For NTRK fusions, larotrectinib (Vitrakvi) and entrectinib (Rozlytrek) are in that space now. Larotrectinib was a landmark approval because it was both age and histology agnostic, which is the first time that has occurred. While NTRK fusions are exquisitely rare [and are identified] in less than 1% of all tumors and in about 0.2% of all lung cancers, response rates with [these two agents] are robust and toxicity profiles are reasonable with mostly grade 1/2 adverse events. These medications have changed the way we treat patients with those rare tumors harboring NTRK fusions.

Are there any updates to report in the HER2 setting?

In the HER2 setting, some medications are in the guidelines and others are under further investigation. There is activity with afatinib (Gilotrif) as well as ado-trastuzumab emtansine (T-DM1; Kadcyla). The antibody-drug conjugate (ADC) in the HER2 space showed activity in research that was recently published by Bob T. Li, MD, MPH, and his colleagues. Other medications, including novel ADCs, are under investigation now. The HER2 space is a growing field with many new options [emerging].

What effective strategies are being used to detect biomarkers?

Tissue-based NGS is [a relatively reliable method of] finding targetable mutations. You have to worry about the heterogeneity of the tissue itself, as well as with liquid biopsy or circulating tumor DNA. Many of the mutations are detectable; however, you have to [consider] shedding dynamics. If the patient is on active treatment, there are nuances in the detection rates. The fusions and rearrangements are sometimes more difficult to detect with traditional DNA sequencing.

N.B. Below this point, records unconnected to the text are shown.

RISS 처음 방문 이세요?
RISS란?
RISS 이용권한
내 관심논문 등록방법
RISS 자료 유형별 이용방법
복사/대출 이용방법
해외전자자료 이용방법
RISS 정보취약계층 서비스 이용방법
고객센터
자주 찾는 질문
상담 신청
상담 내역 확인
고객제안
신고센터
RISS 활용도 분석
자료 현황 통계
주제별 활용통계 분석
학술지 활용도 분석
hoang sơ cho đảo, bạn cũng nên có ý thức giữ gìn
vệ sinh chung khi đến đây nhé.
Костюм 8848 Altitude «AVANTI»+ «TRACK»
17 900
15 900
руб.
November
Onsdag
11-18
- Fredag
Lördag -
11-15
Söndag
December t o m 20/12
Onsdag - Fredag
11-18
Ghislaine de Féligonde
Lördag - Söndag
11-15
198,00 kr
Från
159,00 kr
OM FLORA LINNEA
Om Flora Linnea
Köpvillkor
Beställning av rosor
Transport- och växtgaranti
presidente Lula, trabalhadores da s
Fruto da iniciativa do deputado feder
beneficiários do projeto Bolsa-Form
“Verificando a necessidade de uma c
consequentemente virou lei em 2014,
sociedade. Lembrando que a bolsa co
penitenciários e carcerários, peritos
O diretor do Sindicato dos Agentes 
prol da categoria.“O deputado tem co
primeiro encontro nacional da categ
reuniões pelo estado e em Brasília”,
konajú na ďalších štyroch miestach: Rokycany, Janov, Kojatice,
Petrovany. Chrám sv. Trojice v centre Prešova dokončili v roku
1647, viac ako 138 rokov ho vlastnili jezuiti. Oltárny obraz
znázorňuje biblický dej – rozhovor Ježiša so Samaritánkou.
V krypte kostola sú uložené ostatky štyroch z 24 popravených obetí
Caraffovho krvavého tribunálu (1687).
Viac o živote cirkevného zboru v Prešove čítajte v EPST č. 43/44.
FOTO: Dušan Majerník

If a test comes back positive for 1 mutation, what is the likelihood that a patient also harbors another mutation?

In the specific drivers we're discussing, which are RET, MET, NTRK, and BRAF, they are somewhat exclusive. However, I was involved in a project where we looked at MET exon 14 splice site alterations and found concurrent KRAS alterations—both de novo and acquired. There is no hard and fast rule to this. We have to question the paradigm that these [mutations] only happen in a vacuum.

Is there any new research regarding more difficult-to-target mutations, such as EGFR or HER2 exon 20 insertion mutations?

For EGFR, colleagues of mine, such as Gregory J. Riely, MD, PhD, are looking into novel medications. There are ongoing clinical trials evaluating novel tyrosine kinase inhibitors; there are good data on their efficacy that was presented recently. There is some [anecdotal] evidence, as well, for doubling the dose of osimertinib in that setting, which is not approved. The ongoing clinical trials are very exciting, and we all look forward to more data. For the HER2 exon 20 insertion mutation, Li is working in that space to try and figure out what combination strategies could be tested [and found effective] clinical trial settings.

What else should your colleagues know about testing for these mutations in their patients with lung cancer?

There are many clinical trials in these oncogene spaces. Knowing the right genetic platform is very important. When you see a young patient, who is a never-smoker, and their DNA sequencing comes back negative on tissue, you may want to consider supplementing that testing with RNA sequencing or a liquid biopsy. As we begin to understand these rare mutations and find actionable options for them, the sequencing will become more important.